After the House committee meeting, Rep. Warwick Sabin, D-Little Rock, said that on Thursday he filed House Bill 1161, which would create an earned income tax credit for low-income Arkansans. The Senate Revenue and Taxation Committee chairman, Sen. Jake Files, R-Fort Smith, is a co-sponsor of the bill, and Jett said he agreed to co-sponsor it. Files said he filed an identical bill, Senate Bill 119, to get a projected revenue impact from the state Department of Finance and Administration.
“I did hear what Rep. Jett said, but in the context of considering the governor’s tax cut, I think the Working Families Opportunity Act deserves the same consideration,” Sabin said, referring to his bill. “I think that everyone understands that there is a process that involves 135 legislators and all good ideas deserve a public hearing.”
Jett said he advised Sabin to try to work out this issue with Hutchinson, adding that Sabin still could present his bill to the committee late in the session.
“We have our $50 million tax cut for low income that is simply a reduction of the rates, and I did not go with the earned income tax [credit] model,” Hutchinson said. “I just want to have simply a tax reduction and a reduction of the rates.”
Sen. Jane English, R-North Little Rock, and Rep. Charlene Fite, R-Van Buren, on Thursday filed identical bills to enact Hutchinson’s plan to exempt military retirement benefits from income taxes. They are Senate Bill 120 and House Bill 1162, respectively.
The first $6,000 a year in military retirement benefits is exempt under current law.
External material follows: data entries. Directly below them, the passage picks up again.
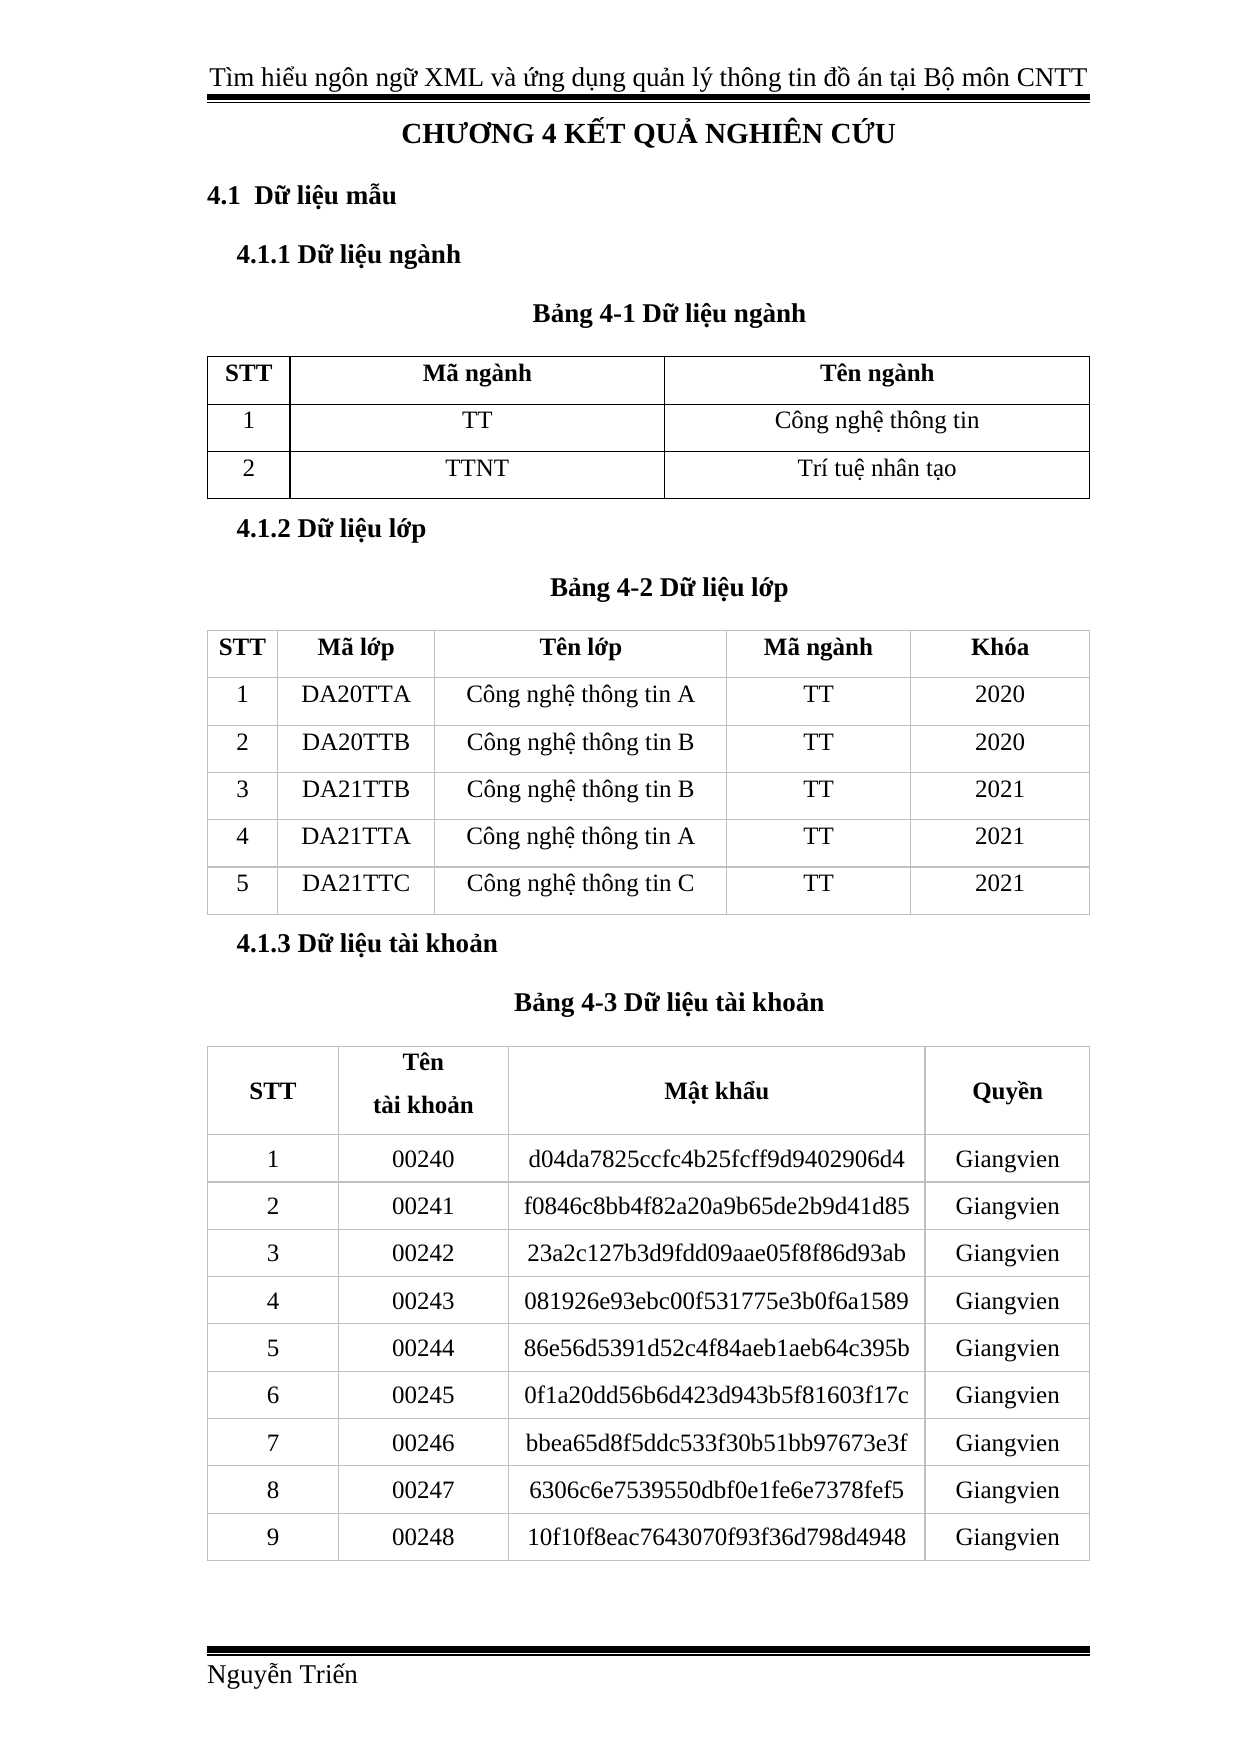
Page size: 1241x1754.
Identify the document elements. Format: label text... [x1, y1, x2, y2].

table_cell DA21TTA [278, 820, 434, 866]
table_header Tên ngành [665, 357, 1089, 403]
table_header Quyền [926, 1047, 1089, 1134]
table_header Tên lớp [435, 631, 726, 677]
table_cell 4 [208, 820, 277, 866]
table_cell 1 [208, 405, 289, 451]
table_cell 2 [208, 452, 289, 498]
table_cell Giangvien [926, 1514, 1089, 1560]
text Bảng 4-3 Dữ liệu tài khoản [207, 986, 1090, 1018]
subtitle Dữ liệu lớp [236, 512, 1090, 543]
table_cell DA20TTA [278, 678, 434, 724]
table_cell 2021 [911, 773, 1089, 819]
table_cell 5 [208, 1324, 338, 1371]
table_cell Công nghệ thông tin B [435, 726, 726, 772]
table_header STT [208, 357, 289, 403]
table_cell 6306c6e7539550dbf0e1fe6e7378fef5 [509, 1466, 924, 1512]
table_header Mã ngành [727, 631, 910, 677]
table_cell 86e56d5391d52c4f84aeb1aeb64c395b [509, 1324, 924, 1371]
table_cell 00242 [339, 1230, 508, 1276]
table_cell 2 [208, 1183, 338, 1229]
table_cell 10f10f8eac7643070f93f36d798d4948 [509, 1514, 924, 1560]
table_cell 0f1a20dd56b6d423d943b5f81603f17c [509, 1372, 924, 1418]
table_cell 00246 [339, 1419, 508, 1465]
table_cell Giangvien [926, 1230, 1089, 1276]
table_cell 00248 [339, 1514, 508, 1560]
table_cell 00244 [339, 1324, 508, 1371]
table_cell DA21TTB [278, 773, 434, 819]
subtitle Dữ liệu mẫu [207, 179, 1090, 210]
table_cell TT [727, 773, 910, 819]
table_cell TT [727, 726, 910, 772]
table_cell 4 [208, 1277, 338, 1323]
table_cell TTNT [291, 452, 664, 498]
table_cell TT [727, 868, 910, 914]
table_cell 5 [208, 868, 277, 914]
table_cell Giangvien [926, 1419, 1089, 1465]
table_cell Trí tuệ nhân tạo [665, 452, 1089, 498]
table_cell 7 [208, 1419, 338, 1465]
table_cell 00241 [339, 1183, 508, 1229]
table_cell 2021 [911, 868, 1089, 914]
table_cell 2 [208, 726, 277, 772]
text Bảng 4-1 Dữ liệu ngành [207, 297, 1090, 328]
table_cell d04da7825ccfc4b25fcff9d9402906d4 [509, 1135, 924, 1181]
table_cell 2020 [911, 678, 1089, 724]
table_cell Giangvien [926, 1324, 1089, 1371]
table_cell Giangvien [926, 1277, 1089, 1323]
table_cell Công nghệ thông tin [665, 405, 1089, 451]
table_header STT [208, 631, 277, 677]
table_cell Công nghệ thông tin C [435, 868, 726, 914]
table_header Khóa [911, 631, 1089, 677]
table_cell f0846c8bb4f82a20a9b65de2b9d41d85 [509, 1183, 924, 1229]
table_cell 00240 [339, 1135, 508, 1181]
table_cell TT [727, 678, 910, 724]
subtitle Dữ liệu tài khoản [236, 927, 1090, 958]
table_cell 00245 [339, 1372, 508, 1418]
table_cell 1 [208, 1135, 338, 1181]
table_cell 081926e93ebc00f531775e3b0f6a1589 [509, 1277, 924, 1323]
table_header Mã ngành [291, 357, 664, 403]
table_cell 23a2c127b3d9fdd09aae05f8f86d93ab [509, 1230, 924, 1276]
subtitle Dữ liệu ngành [236, 238, 1090, 269]
table_cell DA20TTB [278, 726, 434, 772]
table_cell TT [727, 820, 910, 866]
table_cell bbea65d8f5ddc533f30b51bb97673e3f [509, 1419, 924, 1465]
table_cell 6 [208, 1372, 338, 1418]
table_cell Giangvien [926, 1183, 1089, 1229]
table_cell Giangvien [926, 1466, 1089, 1512]
table_cell DA21TTC [278, 868, 434, 914]
table_cell 3 [208, 1230, 338, 1276]
table_header Mã lớp [278, 631, 434, 677]
table_cell 2020 [911, 726, 1089, 772]
table_cell Công nghệ thông tin B [435, 773, 726, 819]
table_cell 3 [208, 773, 277, 819]
table_cell 00247 [339, 1466, 508, 1512]
table_header Tên tài khoản [339, 1047, 508, 1134]
table_cell Giangvien [926, 1135, 1089, 1181]
table_cell 8 [208, 1466, 338, 1512]
table_header STT [208, 1047, 338, 1134]
subtitle KẾT QUẢ NGHIÊN CỨU [207, 116, 1090, 149]
table_cell 2021 [911, 820, 1089, 866]
table_cell 00243 [339, 1277, 508, 1323]
table_cell Công nghệ thông tin A [435, 678, 726, 724]
table_header Mật khẩu [509, 1047, 924, 1134]
table_cell 1 [208, 678, 277, 724]
table_cell Giangvien [926, 1372, 1089, 1418]
table_cell Công nghệ thông tin A [435, 820, 726, 866]
text Bảng 4-2 Dữ liệu lớp [207, 571, 1090, 602]
table_cell 9 [208, 1514, 338, 1560]
table_cell TT [291, 405, 664, 451]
Exempting military retirement pensions and reducing the soft-drink syrup tax from $2 per gallon to $1.26 per gallon would reduce revenue by a projected $19.3 million a year. To compensate, SB120 and HB1162 would levy a 6.5 percent sales tax on candy and soft drinks, now taxed at the 1.5 percent rate on groceries; remove the exclusion of unemployment compensation from income taxes, to mirror federal law; and apply the sales tax on the full cost of manufactured housing, now taxed at 62 percent of the structure’s value.
English and Fite said they don’t know when they’ll present their bills to the Senate and House tax committees.
Files said a lot of people object to increasing the sales tax on manufactured housing, which is projected to raise $2.4 million a year.
“Hopefully, we are looking at some alternatives on that and that’s a little bit in flux. I think there is better than a 50-50 chance that there may be some changes to that part of it,” he said.
“I think a lot of the members would like to vote for [exempting military retirement benefits from taxes], but the way it being paid for is causing some members heartburn and pause, and I am kind of in that group,” Jett said, referring to applying the sales tax to the full cost of manufactured housing.
Hutchinson said he’s “open to any alternatives.”
“We have to pay for that portion of the tax cut for our military retirees, so we outlined what [are] the offsets that are needed to protect the budget,” he said. “If there is a better exemption that somebody else wants to close, we are open to discussion on it.”